Stored records

Start of Block

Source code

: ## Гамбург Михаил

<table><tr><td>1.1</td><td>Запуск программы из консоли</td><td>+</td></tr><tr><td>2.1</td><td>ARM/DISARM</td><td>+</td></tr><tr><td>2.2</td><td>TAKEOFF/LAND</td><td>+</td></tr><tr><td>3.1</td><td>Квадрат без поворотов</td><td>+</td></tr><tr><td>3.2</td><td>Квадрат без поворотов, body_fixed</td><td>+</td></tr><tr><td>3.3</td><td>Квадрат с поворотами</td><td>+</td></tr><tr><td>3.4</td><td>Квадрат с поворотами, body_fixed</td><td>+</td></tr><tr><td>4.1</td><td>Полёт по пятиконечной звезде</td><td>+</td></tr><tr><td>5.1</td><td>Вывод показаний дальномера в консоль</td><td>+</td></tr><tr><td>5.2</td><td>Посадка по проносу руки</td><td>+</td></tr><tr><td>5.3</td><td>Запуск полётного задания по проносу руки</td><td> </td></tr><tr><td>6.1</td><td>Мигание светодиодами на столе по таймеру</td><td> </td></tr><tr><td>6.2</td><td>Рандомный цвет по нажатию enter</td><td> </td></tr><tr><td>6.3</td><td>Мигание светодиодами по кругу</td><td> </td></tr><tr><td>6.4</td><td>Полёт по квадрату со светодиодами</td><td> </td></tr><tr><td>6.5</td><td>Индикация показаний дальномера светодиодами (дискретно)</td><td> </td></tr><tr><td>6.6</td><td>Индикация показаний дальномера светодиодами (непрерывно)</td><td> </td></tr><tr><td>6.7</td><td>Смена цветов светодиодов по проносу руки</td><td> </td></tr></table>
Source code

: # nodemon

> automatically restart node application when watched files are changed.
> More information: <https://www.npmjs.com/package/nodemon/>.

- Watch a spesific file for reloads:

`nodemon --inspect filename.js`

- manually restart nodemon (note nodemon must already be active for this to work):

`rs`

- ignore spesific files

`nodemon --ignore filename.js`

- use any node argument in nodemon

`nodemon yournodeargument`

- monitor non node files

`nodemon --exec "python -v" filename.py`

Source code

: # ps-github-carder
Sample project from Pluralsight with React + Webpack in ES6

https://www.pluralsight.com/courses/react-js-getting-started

End of Block

= JOB ITEM =
Using the records, report how many lines contain the word "https", adding no other text.

= OUTPUT FOR THIS TASK =
2